Le député sortant André Lamontagne devra affronter six candidats.

Course à sept dans Johnson

Une lutte à sept se dessine dans la circonscription de Johnson. Le député sortant André Lamontagne devra défendre son bilan contre les attaques de ses six adversaires s’il veut renouveler l’appui des électeurs.

« Je pense que j’ai fait un bon travail comme député et j’aimerais que ça se reflète dans le suffrage. Je ne veux pas être élu par la porte d’en arrière », lance le député sortant, le caquiste André Lamontagne qui misera sur la plateforme économique de son parti pour convaincre les électeurs.

Ses adversaires sont également décidés à en découdre.

« Je me sens comme un vétéran qui s’en va au camp d’entraînement : je ne sais pas si je vais faire l’équipe, mais je sais comment m’y prendre », lance Jacques Tétreault, le candidat péquiste qui en sera à sa cinquième campagne électorale.

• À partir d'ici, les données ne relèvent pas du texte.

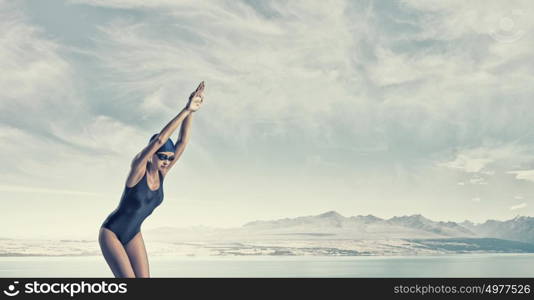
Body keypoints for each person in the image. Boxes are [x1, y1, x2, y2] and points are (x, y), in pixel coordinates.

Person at [98, 81, 205, 278]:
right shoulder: (138, 169)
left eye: (169, 158)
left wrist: (193, 112)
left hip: (133, 234)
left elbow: (182, 142)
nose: (166, 161)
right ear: (153, 155)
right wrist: (184, 110)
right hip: (111, 233)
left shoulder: (163, 173)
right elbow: (159, 140)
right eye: (162, 156)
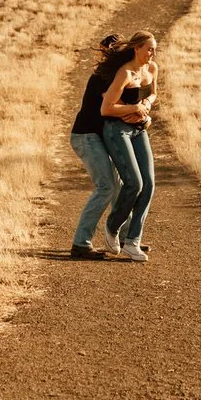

L’ancien candidat du Parti vert du Canada croit que les citoyens seront convaincus par le programme du PQ, notamment en matière d’environnement.

Le candidat libéral François Vaes estime pour sa part qu’il ne lui reste plus qu’à se faire connaître et sent déjà un appui important pour sa candidature dans la circonscription. Il souhaite faire du manque de main-d’œuvre son principal cheval de bataille en vue de l’élection d’octobre prochain.

La solidaire Sarah Saint-Cyr Lanoie fera campagne avec un nouveau-né de trois mois dans les bras. Celle qui souhaite voir davantage de femmes en politique avoue avoir d’abord refusé la proposition du parti avant d’accepter afin de défendre ses idées en environnement et en matière d’équité entre les hommes et les femmes.

Le candidat du Parti vert, Émile Coderre, n’a pas encore amassé suffisamment de signatures pour officialiser sa candidature auprès du DGEQ.

Chez les conservateurs québécois, on mise sur la candidature de Jean-François Vignola pour faire connaître la plateforme du parti.

Citoyens au pouvoir sera pour sa part représenté par Yves Audet.